Célio Lobão ensina que “Não sendo possível a apresentação imediata à autoridade judiciária e não havendo decreto de prisão preventiva, o apresentado será liberado, solicitando-se que informe onde pode ser encontrado. A apresentação será comunicada à autoridade judiciária competente, à qual será remetido, de imediato o termo de apresentação.”
Guilherme Nucci citando Tales Castelo Branco relata que este sustenta que a apresentação espontânea sempre impede a prisão em flagrante, dizendo que “Não perduram mais dúvidas de que o autor do crime, que acaba de ser cometido, não pode ser preso em flagrante quando de sua apresentação espontânea à autoridade. (...) É como se tivesse escrito: A apresentação espontânea do acusado à autoridade impedirá a decretação da prisão em flagrante. O ponto principal a ser considerado, portanto, não é o estado de flagrância, mas, sim, a espontaneidade da apresentação. (...) não há regras matemáticas para o aferimento dessa espontaneidade, tudo dependendo das variações concretas de cada caso.”

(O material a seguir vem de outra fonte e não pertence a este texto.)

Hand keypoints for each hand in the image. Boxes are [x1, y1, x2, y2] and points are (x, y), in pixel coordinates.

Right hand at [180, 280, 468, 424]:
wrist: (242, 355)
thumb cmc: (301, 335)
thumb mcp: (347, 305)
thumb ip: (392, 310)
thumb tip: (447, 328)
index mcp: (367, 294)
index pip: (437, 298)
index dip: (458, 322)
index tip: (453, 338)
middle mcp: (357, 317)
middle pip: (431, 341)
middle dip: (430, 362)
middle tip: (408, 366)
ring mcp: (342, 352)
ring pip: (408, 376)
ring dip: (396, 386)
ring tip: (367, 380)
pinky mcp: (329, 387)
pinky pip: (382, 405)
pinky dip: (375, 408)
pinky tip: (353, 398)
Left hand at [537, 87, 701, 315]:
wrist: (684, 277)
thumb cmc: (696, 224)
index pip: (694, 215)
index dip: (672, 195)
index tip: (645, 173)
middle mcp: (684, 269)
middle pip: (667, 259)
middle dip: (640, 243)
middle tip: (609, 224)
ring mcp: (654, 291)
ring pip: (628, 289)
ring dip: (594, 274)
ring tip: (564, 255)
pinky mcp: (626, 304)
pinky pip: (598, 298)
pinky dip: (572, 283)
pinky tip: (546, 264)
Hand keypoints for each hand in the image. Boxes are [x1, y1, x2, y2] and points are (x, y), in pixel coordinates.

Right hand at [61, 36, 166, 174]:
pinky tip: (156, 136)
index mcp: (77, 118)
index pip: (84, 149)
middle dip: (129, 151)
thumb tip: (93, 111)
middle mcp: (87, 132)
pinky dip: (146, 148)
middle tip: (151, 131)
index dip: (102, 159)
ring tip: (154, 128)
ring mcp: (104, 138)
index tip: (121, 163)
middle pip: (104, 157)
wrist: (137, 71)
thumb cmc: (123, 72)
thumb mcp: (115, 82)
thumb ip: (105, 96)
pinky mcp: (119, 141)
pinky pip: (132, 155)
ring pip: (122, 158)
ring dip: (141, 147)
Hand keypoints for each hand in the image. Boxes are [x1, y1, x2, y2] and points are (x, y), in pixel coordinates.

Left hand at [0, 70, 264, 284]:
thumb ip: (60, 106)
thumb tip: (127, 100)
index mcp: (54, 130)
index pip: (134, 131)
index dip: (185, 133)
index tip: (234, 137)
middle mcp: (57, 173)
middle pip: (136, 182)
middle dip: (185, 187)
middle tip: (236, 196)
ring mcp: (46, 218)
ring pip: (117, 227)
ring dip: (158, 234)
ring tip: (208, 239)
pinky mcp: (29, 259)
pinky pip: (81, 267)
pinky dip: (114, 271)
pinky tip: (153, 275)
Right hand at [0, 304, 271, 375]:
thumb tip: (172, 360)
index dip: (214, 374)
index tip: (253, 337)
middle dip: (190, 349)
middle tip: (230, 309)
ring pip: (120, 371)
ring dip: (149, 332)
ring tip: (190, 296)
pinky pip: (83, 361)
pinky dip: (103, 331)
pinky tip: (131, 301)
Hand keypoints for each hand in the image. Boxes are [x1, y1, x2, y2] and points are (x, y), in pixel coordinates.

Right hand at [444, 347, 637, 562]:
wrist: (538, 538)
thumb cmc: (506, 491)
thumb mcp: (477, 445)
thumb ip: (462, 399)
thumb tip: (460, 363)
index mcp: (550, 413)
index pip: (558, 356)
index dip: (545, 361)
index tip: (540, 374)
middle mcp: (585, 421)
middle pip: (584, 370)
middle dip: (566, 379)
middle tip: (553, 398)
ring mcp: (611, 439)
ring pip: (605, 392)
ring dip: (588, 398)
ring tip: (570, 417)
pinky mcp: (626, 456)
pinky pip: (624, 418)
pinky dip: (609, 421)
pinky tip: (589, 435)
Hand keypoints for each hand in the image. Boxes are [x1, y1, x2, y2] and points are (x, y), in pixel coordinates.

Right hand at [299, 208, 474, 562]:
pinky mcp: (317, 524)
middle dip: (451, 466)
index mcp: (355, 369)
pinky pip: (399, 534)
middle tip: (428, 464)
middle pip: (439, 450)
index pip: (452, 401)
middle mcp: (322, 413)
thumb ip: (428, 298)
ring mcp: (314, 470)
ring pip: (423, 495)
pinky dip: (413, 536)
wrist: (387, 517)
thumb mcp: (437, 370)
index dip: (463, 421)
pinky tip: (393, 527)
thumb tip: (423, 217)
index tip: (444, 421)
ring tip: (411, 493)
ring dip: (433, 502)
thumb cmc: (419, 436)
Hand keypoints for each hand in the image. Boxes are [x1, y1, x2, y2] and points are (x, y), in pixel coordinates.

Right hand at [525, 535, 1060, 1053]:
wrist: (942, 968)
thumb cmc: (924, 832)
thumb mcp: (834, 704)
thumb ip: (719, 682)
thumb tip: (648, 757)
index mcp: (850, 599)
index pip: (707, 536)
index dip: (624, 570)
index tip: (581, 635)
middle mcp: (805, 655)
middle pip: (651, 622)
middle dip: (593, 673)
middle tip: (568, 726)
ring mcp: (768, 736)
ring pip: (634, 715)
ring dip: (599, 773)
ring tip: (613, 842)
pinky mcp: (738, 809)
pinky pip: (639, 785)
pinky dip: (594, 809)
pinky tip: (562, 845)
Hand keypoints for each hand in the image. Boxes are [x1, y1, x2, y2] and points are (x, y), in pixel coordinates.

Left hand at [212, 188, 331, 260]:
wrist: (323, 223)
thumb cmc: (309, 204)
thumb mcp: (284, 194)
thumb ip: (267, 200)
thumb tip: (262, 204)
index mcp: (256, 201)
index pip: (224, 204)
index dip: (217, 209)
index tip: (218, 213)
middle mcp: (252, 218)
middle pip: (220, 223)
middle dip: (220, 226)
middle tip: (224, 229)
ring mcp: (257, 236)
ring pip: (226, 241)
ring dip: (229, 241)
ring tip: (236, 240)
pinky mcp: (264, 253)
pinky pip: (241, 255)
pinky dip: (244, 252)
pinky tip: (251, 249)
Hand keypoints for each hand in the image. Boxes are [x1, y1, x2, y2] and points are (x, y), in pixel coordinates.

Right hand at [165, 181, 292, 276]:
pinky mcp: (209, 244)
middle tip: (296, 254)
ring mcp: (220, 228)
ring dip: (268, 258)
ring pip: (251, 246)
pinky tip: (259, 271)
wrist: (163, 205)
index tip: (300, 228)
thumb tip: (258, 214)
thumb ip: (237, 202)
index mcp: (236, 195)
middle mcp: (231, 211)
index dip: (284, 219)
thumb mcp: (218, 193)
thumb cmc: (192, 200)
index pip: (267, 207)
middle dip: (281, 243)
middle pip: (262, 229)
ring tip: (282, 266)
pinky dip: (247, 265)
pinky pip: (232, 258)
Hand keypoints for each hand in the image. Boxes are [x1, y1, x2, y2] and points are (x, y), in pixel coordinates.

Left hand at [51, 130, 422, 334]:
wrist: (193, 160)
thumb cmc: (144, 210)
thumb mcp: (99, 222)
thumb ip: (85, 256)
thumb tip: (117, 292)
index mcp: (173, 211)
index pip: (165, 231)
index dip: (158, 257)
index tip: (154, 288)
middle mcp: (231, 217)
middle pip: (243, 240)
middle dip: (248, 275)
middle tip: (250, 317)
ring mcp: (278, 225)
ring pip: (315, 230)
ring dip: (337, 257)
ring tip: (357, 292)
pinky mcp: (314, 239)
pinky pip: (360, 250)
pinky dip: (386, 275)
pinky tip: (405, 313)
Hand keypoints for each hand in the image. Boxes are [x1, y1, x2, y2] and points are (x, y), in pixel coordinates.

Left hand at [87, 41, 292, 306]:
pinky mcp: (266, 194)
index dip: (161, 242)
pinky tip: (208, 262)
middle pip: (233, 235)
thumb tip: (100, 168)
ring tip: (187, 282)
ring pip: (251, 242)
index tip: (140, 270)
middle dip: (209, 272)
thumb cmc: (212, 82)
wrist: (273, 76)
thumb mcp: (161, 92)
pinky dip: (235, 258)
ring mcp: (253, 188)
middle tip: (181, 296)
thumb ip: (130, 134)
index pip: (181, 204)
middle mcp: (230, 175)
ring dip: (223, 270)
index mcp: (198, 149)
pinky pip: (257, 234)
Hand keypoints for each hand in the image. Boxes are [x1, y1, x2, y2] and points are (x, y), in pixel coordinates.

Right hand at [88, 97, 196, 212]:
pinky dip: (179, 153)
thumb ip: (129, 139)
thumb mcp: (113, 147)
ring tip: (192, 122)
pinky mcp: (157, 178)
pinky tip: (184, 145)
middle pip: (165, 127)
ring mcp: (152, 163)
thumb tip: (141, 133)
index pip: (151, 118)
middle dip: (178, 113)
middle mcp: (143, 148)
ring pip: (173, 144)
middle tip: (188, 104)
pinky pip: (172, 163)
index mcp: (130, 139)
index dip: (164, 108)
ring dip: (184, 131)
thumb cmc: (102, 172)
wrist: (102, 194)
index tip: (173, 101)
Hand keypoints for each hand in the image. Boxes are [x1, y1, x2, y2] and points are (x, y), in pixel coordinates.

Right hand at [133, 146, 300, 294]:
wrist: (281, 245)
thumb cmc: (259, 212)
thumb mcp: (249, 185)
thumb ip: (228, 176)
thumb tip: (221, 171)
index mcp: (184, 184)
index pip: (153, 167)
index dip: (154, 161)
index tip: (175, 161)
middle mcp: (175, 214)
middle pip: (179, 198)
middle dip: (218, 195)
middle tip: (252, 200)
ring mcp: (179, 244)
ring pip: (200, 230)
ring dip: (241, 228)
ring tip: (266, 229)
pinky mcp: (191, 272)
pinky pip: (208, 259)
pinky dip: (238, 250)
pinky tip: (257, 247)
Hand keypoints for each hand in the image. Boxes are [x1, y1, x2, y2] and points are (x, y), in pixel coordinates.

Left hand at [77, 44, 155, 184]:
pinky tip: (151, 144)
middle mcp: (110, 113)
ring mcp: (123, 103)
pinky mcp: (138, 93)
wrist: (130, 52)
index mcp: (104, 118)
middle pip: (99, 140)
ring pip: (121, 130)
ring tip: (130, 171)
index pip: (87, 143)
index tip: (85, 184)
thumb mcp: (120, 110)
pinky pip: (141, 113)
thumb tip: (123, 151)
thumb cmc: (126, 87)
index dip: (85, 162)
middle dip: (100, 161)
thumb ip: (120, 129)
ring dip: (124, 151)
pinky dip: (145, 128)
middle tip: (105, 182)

Lado outro, Nucci defende a possibilidade de prisão em flagrante decorrente de apresentação voluntária do agente infrator, argumentando que “Pensamos que o indivíduo que mata, cruelmente, várias pessoas e, logo em seguida, com a roupa manchada de sangue e o revólver na mão, adentra uma delegacia, apresentando-se. Por que não poderia a autoridade dar voz de prisão em flagrante, se o crime acaba de ocorrer e o agente está com a arma utilizada em plena evidência de ser o autor? Além disso há o clamor popular e o periculum in mora instala-se.” E conclui que a “prisão em flagrante de quem se apresenta espontaneamente pode ser possível, conforme o caso.”
Ousamos discordar de Nucci, pois não estão previstos os requisitos do art. 302 do CPP (art. 244, CPPM), e em se tratando de prisão, que é vista atualmente em nosso ordenamento jurídico como medida excepcionalíssima, como sendo a ultima ratio da ultima ratio, conforme o caso, a preservação do status libertatis do infrator é a medida que se impõe.
Deixamos claro que em todos os casos de apresentação voluntária não estarão presentes os requisitos para a lavratura do auto de prisão em flagrante delito, e em se tratando de crime militar, a autoridade de polícia judiciária militar deverá lavrar o termo de apresentação voluntária, apresentando o militar infrator imediatamente ao juiz para que este decida se mandará prender preventivamente, ou se manterá a liberdade do acusado, sendo os fatos apurados em sede de inquérito policial militar.
A comunicação com a autoridade judiciária poderá se dar via telefone, com o juiz de plantão, conforme o caso, e este é a autoridade competente para decidir se o militar será preso ou não, sendo ilegal a prisão decorrente da lavratura do auto de prisão em flagrante, mesmo que não haja dúvidas quanto à autoria e ao crime.
Não se trata de deixar o acusado impune,até mesmo porque será instaurado inquérito policial, mas tão somente resguardar-lhe um direito constitucional, o de não ser preso senão em flagrante delito ou por ordem escrita e fundamentada de autoridade judiciária competente.(art. 5º , LXI, CF)
Por mais que o crime seja cometido com requintes de crueldade, se apresentou-se voluntariamente, mesmo na certeza de ser ele o autor do crime, não cabe prisão em flagrante.Todavia, a autoridade policial deverá lavrar o termo de apresentação voluntária, comunicando imediatamente ao juiz, para que este decida.
Diante de todo o exposto, pedimos vênia para discordar do posicionamento adotado e afirmamos que o comparecimento espontâneo elidirá a lavratura do APF e que o fato de o militar ter praticado o crime em serviço ou agindo em razão da função, com comunicação ou apresentação imediata à Central de Operações da Instituição Militar Estadual, Coordenador do turno ou qualquer outra autoridade de polícia judiciária com atribuição equivalente, afastará outrossim a lavratura do APF.
Embora discordamos da posição adotada no Provimento supra referido,deixamos claro que o entendimento possui sustentação, é lógico e totalmente possível de ser aplicado juridicamente na prática,o que deve de fato ocorrer, embora preferimos adotar, no momento, o posicionamento aqui exposto.